Stored items from a collection
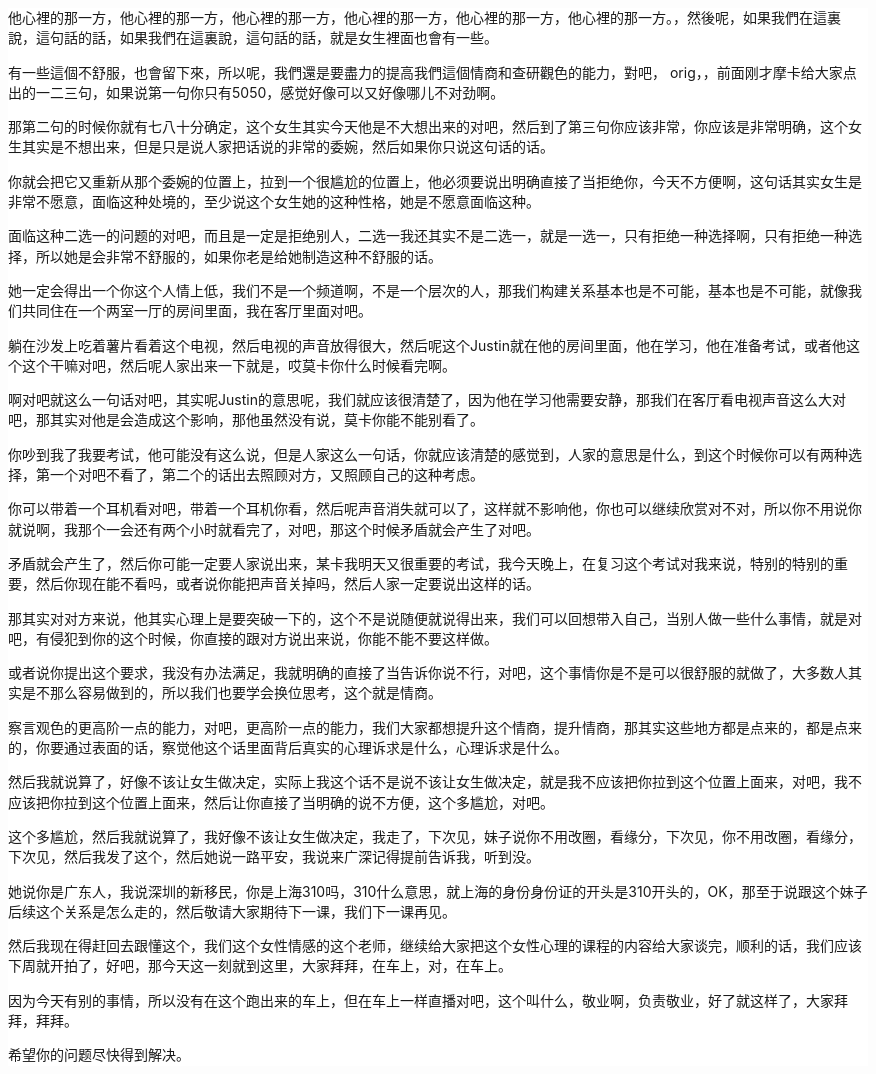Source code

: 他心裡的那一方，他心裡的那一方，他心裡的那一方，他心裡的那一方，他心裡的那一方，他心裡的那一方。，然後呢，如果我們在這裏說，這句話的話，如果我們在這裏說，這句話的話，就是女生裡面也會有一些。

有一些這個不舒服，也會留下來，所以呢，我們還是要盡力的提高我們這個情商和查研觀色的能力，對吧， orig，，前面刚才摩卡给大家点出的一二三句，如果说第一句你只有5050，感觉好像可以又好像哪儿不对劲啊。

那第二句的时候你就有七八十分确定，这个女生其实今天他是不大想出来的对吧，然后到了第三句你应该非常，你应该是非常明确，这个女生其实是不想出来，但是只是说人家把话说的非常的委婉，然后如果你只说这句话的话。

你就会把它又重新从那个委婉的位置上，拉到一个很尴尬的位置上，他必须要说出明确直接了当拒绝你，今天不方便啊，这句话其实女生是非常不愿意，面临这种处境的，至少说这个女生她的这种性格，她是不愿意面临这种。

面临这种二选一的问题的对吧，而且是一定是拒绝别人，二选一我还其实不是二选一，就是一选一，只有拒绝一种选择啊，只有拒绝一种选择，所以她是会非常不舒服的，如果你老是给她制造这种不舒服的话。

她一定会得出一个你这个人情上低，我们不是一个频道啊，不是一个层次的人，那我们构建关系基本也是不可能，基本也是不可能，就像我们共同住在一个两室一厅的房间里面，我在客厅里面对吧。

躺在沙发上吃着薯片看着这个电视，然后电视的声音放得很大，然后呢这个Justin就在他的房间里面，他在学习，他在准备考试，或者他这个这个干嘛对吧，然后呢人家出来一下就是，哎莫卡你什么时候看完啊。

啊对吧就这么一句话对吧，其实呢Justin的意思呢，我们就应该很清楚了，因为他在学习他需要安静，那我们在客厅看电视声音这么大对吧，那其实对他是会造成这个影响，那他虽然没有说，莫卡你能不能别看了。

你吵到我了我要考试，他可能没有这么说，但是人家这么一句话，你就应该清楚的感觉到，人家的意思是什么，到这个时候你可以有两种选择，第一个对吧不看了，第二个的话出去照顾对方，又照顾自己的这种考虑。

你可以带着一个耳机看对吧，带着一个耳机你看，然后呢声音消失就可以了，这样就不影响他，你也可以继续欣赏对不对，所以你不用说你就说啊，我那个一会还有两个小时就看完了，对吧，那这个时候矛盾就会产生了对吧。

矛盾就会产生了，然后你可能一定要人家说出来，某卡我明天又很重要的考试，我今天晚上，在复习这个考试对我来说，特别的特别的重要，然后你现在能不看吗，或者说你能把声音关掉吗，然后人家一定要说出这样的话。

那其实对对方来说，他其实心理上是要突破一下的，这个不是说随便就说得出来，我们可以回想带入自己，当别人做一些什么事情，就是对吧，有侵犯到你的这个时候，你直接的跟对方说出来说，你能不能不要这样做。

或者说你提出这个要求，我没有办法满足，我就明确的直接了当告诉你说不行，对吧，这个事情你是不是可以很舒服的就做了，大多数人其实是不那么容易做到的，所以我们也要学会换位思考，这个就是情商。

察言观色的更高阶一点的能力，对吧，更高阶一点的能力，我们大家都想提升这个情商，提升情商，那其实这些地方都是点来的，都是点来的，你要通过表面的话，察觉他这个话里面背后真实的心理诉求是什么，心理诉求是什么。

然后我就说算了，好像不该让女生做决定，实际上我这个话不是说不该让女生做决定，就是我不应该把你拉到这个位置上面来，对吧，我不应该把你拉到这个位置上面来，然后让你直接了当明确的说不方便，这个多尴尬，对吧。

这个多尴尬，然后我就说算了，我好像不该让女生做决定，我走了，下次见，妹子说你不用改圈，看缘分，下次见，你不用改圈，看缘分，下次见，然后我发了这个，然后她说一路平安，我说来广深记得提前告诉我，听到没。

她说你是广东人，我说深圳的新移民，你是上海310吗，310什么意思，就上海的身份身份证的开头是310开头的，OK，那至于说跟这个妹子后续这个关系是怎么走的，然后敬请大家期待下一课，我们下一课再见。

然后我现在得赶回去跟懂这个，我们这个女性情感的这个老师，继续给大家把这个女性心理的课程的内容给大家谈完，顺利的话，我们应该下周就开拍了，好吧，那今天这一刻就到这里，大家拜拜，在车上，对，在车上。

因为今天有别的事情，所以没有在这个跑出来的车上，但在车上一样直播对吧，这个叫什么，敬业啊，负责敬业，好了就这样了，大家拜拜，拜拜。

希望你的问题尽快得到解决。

...

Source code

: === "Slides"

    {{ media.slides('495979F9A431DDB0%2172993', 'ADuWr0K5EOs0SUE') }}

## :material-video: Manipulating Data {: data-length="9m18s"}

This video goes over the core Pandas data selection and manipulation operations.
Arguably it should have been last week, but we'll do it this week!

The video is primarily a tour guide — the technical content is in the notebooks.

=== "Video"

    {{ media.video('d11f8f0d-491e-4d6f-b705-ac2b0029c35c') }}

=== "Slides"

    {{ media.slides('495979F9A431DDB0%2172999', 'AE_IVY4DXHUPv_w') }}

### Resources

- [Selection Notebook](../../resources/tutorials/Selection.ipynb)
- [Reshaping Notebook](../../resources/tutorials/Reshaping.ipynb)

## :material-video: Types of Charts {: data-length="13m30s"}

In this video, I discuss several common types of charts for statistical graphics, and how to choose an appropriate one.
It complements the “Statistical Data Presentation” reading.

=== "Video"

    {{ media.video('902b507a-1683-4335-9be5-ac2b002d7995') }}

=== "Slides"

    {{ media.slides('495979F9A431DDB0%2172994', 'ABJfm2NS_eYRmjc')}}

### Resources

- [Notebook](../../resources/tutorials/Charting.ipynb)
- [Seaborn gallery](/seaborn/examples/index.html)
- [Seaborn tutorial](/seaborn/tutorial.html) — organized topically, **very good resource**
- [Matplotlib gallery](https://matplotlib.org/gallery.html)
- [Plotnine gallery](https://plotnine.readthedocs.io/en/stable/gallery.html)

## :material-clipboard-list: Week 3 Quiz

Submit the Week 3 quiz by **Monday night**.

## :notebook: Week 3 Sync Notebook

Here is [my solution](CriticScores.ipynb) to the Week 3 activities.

• Task statement: Only one stretch of the records above is wanted: the lines between the one holding "- [Notebook](../../resources/tutorials/Charting.ipynb)" and the one holding "- [Matplotlib gallery](https://matplotlib.org/gallery.html)", inclusive, reproduced exactly.

• Output of the exercise:
- [Notebook](../../resources/tutorials/Charting.ipynb)
- [Seaborn gallery](/seaborn/examples/index.html)
- [Seaborn tutorial](/seaborn/tutorial.html) — organized topically, **very good resource**
- [Matplotlib gallery](https://matplotlib.org/gallery.html)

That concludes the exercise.